Exercise tasks:
- A) List each building or fire code provision cited in the last reply of the fire alarm thresholds thread, naming each provision only once.
- B) Write out the passage of the fire alarm thresholds thread from "What is your" up to and including "cda (Dec 30, 2009)".

Text section:

# Fire Alarm requirement thresholds



## cheyer (Dec 30, 2009)

Happy Holidays

I'd like to get a feel from other AHJ's on when you require a F/A install in an existing building undergoing T.I. work.

What is your trigger for installation? At what point would you consider the T.I. work to be "new" construction, therefore requiring the F/A installation as in a new building.

Does anybody use a formula for F/A installation on existing buildings that is similar to sprinklers for existing building's ( more than 50% of the square footage, or more than 50% of the value, etc.)

Thanks.


----------



## cda (Dec 30, 2009)

Re: Fire Alarm requirement thresholds

1. change of ocuupancy type

2. 50 % value of building

3. Local admendment if building is empty over six months

4. If building has an existing system and remodel space is not up to code will require a/v's and other related items everytime a remodel is done.


----------



## FM William Burns (Dec 30, 2009)

Re: Fire Alarm requirement thresholds

I believe if one is using IBC and IFC one is bound by 907 and 907.3 respectively (unless amended).  If the work being done increases the parameters or thresholds of IBC 907.2 for the various occupancy types there could be an argument for the “new” option but then you’re stuck with IBC Chapter 34 and your back to IFC 907.3. unless there is a change in occupancy where one can apply IBC 907 (as applicable) or IBC 3410 is used. (if I understand IBC to IFC correctly).

Entries shown:
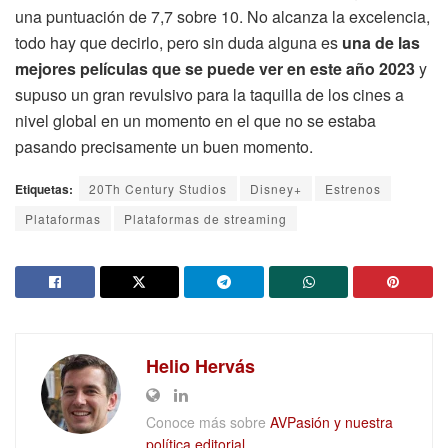
una puntuación de 7,7 sobre 10. No alcanza la excelencia,
todo hay que decirlo, pero sin duda alguna es
una de las
mejores películas que se puede ver en este año 2023
y
supuso un gran revulsivo para la taquilla de los cines a
nivel global en un momento en el que no se estaba
pasando precisamente un buen momento.
Etiquetas:
20Th Century Studios
Disney+
Estrenos
Plataformas
Plataformas de streaming
Helio Hervás
Conoce más sobre
AVPasión y nuestra
política editorial.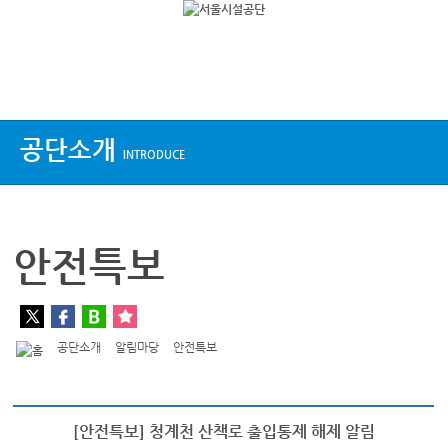
상단메뉴
공단소개
INTRODUCE
안전특보
공단소개
알림마당
안전특보
[안전특보] 청계천 산책로 출입통제 해제 알림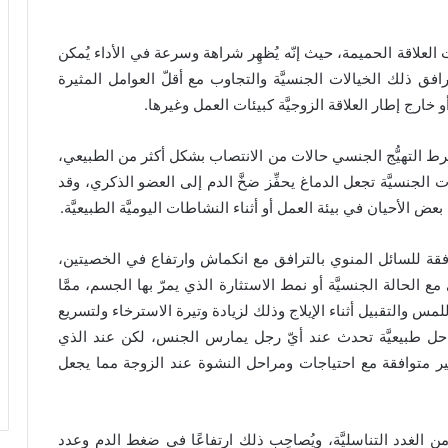
ات العلاقة الحميمة، حيث إنّه يُظهِر شراهة وسرعة في الأداء يُمكن
رافق ذلك الخيالات الجنسيَّة والتجاوب مع أقلّ العوامل المثيرة
ارج إطار العلاقة الزوجيَّة كبيئات العمل وغيرها.
 التهيُّج الجنسي حالات من الانتصاب بشكل أكثر من الطبيعي،
لات الجنسيَّة تجعل الدماغ يحفِّز ضخَّ الدم إلى العضو الذكري، وقد
بعض الأحيان في بيئة العمل أو أثناء النشاطات اليوميَّة الطبيعيَّة.
افقة للسائل المنوي بالترافق مع انكماش وارتفاع في الخصيتين،
 الحالة الجنسيَّة أو نمط الاستثارة الذي يمرّ بها الجسم، ممَّا
لمس والتقبيل أثناء الإيلاج وذلك لزيادة وتيرة الاسترخاء ولتسريع
حل طبيعيَّة تحدث عند أيّ رجل يمارس الجنس، لكن عند الذي
ير متوافقة مع احتياجات ومراحل النشوة عند الزوجة مما يجعل
الغدد التناسليَّة، ويُصاحِب ذلك ارتفاعًا في ضغط الدم وعدد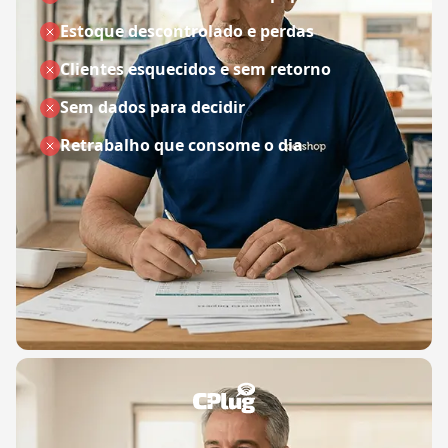
Estoque descontrolado e perdas
Clientes esquecidos e sem retorno
Sem dados para decidir
Retrabalho que consome o dia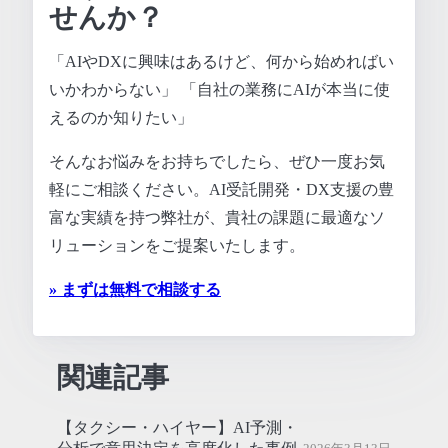
せんか？
「AIやDXに興味はあるけど、何から始めればい
いかわからない」 「自社の業務にAIが本当に使
えるのか知りたい」
そんなお悩みをお持ちでしたら、ぜひ一度お気
軽にご相談ください。AI受託開発・DX支援の豊
富な実績を持つ弊社が、貴社の課題に最適なソ
リューションをご提案いたします。
» まずは無料で相談する
関連記事
【タクシー・ハイヤー】AI予測・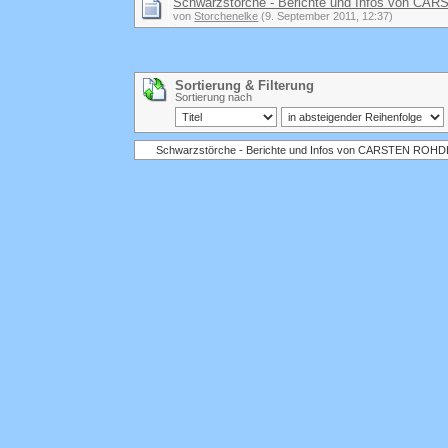
Schwarzstörche - Berichte und Infos von C
von
Storchenelke
(9. September 2011, 12:37)
Sortierung & Filterung
Sortierung nach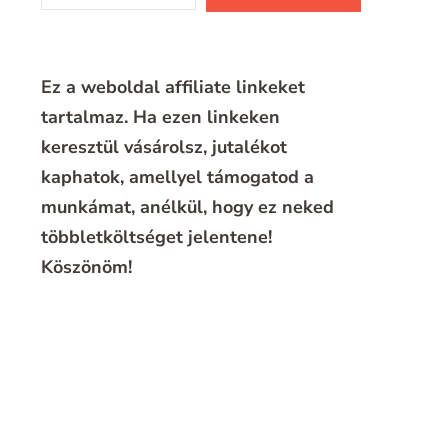
Ez a weboldal affiliate linkeket
tartalmaz. Ha ezen linkeken
keresztül vásárolsz, jutalékot
kaphatok, amellyel támogatod a
munkámat, anélkül, hogy ez neked
többletköltséget jelentene!
Köszönöm!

Answers:
- A)
- IBC 907
- IFC 907.3
- IBC 907.2
- IBC Chapter 34
- IBC 3410

- B)
What is your trigger for installation? At what point would you consider the T.I. work to be "new" construction, therefore requiring the F/A installation as in a new building.

Does anybody use a formula for F/A installation on existing buildings that is similar to sprinklers for existing building's ( more than 50% of the square footage, or more than 50% of the value, etc.)

Thanks.


----------



## cda (Dec 30, 2009)